- [Passage provided]:

Claudia Peña Salinas, Atlichicue, 2022. Courtesy of CURRO and Claudia Peña Salinas.

EMBAJADA and CURRO
Presenting artist Claudia Peña Salinas


The booth presents new works by Clauda Peña Salinas, including a series of wax panels with fragments of scenes from the Tepantitla Teotihuacan mural depicting the water paradise of Tlaloc and Chalchiuhtlicue, combined with images of Modernist artworks and Pre-Columbian archeological pieces recently auctioned at Christie’s; a floor standing sculpture of a pyramid section with hanging print images of Teotihuacan masks offered for auction at Christie’s; and a grid of photographs depicting a collection of rocks dislocated by two different operations of extraction: looting and tourism. Three of the photographs depict rocks from the American Museum of Natural History brought to the United States by the explorer John Lloyd Stephens during the 19th century, while the rest are from a bag originally sold in a tourist shop in Mexico in the 1970s, and subsequently purchased on eBay.

- [Your instructions]:
Pick up the text about the Claudia Peña Salinas booth after its last sentence and continue it. The data that come after this text are separate material and have no connection to it.

- [Information supplied]:
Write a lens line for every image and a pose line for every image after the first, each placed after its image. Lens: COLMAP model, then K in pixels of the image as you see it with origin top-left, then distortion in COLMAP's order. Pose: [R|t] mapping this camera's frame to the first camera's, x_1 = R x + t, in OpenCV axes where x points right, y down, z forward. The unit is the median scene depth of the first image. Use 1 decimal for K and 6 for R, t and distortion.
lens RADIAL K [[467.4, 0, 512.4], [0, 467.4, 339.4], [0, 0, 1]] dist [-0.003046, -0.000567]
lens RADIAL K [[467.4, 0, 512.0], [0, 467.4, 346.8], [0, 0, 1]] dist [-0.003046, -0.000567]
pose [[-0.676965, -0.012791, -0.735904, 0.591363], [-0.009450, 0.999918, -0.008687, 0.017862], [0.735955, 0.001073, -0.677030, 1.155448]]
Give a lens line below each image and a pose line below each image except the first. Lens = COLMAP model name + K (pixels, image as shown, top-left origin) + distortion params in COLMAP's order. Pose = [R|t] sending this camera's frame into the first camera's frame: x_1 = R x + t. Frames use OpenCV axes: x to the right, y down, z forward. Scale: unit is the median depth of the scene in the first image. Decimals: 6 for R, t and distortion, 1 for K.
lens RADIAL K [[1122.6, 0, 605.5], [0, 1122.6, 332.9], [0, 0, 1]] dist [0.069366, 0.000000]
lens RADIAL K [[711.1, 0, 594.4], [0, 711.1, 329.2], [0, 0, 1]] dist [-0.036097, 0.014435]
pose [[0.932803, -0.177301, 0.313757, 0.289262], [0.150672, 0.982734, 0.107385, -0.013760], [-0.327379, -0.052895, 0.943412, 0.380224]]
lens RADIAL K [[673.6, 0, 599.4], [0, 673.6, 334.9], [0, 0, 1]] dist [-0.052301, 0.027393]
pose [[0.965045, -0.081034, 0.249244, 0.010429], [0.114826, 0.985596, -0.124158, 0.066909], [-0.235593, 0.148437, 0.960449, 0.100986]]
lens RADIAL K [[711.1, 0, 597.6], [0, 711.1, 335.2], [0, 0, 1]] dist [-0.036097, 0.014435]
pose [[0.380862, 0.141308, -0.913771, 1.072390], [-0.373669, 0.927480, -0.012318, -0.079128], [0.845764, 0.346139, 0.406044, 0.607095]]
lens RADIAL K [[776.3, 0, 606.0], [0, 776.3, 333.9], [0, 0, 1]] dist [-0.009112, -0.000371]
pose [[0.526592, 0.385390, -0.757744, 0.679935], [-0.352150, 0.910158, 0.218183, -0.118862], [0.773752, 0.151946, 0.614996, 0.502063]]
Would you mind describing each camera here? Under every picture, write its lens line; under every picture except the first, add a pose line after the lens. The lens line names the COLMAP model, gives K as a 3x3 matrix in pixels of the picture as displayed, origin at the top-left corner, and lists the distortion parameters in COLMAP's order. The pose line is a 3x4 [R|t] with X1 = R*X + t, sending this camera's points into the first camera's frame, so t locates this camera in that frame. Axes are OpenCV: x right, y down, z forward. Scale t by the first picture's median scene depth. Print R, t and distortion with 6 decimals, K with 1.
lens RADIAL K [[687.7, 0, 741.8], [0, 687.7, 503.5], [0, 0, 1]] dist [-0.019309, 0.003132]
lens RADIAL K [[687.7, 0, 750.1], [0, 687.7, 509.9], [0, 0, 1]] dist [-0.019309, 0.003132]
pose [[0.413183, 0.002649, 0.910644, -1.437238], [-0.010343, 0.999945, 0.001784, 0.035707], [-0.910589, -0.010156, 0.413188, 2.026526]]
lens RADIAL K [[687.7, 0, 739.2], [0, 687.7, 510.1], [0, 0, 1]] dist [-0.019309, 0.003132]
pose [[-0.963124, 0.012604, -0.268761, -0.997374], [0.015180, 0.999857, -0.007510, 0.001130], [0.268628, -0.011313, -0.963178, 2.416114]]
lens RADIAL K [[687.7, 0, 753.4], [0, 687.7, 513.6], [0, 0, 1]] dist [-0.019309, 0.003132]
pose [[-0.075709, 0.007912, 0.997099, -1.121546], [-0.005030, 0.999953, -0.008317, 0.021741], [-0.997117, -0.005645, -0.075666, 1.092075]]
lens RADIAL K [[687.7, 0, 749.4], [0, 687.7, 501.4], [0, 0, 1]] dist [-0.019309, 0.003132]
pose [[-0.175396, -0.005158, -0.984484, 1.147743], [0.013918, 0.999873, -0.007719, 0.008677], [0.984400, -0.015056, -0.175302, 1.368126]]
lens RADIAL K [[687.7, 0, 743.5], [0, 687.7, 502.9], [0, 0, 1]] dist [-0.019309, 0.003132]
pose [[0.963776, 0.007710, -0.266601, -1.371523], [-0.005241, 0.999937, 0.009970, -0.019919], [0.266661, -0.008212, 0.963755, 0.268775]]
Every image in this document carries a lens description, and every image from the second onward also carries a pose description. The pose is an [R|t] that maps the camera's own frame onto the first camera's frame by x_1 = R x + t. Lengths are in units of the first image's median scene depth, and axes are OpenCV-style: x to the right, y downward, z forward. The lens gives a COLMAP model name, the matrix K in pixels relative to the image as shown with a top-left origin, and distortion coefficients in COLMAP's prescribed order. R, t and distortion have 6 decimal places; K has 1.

- [Response to this exercise]:
HUTCHINSON MODERN
Presenting artist Priscilla Monge


Priscilla Monge’s work explores the complex interconnectedness between love, violence, family, the feminine, and intimacy through a wide range of mediums. The booth presents recent works alongside iconic works from the ’90s, offering a wide view of the artist’s oeuvre. For example, Monge’s embroideries Dear Priscilla and Bordando Tiempos introduce themes of “what is known and not said,” reinterpreting uncomfortable aspects of everyday life. In “The Bloody Day” photograph series, the artist wears cargo pants made of menstrual pads in the city, highlighting societal taboos. In her recent work, “Green Polaroids,” Monge explores the concept of time, in particular the unique moment captured by a Polaroid, and the idea that earth and nature can cover anything with time.

Priscilla Monge, Clay Note, 2022. Courtesy of Zorawar Sidhu.
Aurora Pellizzi, Choco-Concha, 2020. Courtesy of Instituto de Visión.

INSTITUTO DE VISIÓN and REVOLVER GALERIA
Presenting artists Aurora Pellizzi and Elena Damiani


Aurora Pellizzi’s work combines the formal precepts of painting and sculpture with craft techniques. Her practice is informed by pre-industrial textile processes and materials, from natural dyeing to back-strap loom weaving, where technical constraints give way to textural, dimensional shapes and forms. In Pellizi’s work, fiber is used both as a pictorial field and as the embodiment of the subject it represents.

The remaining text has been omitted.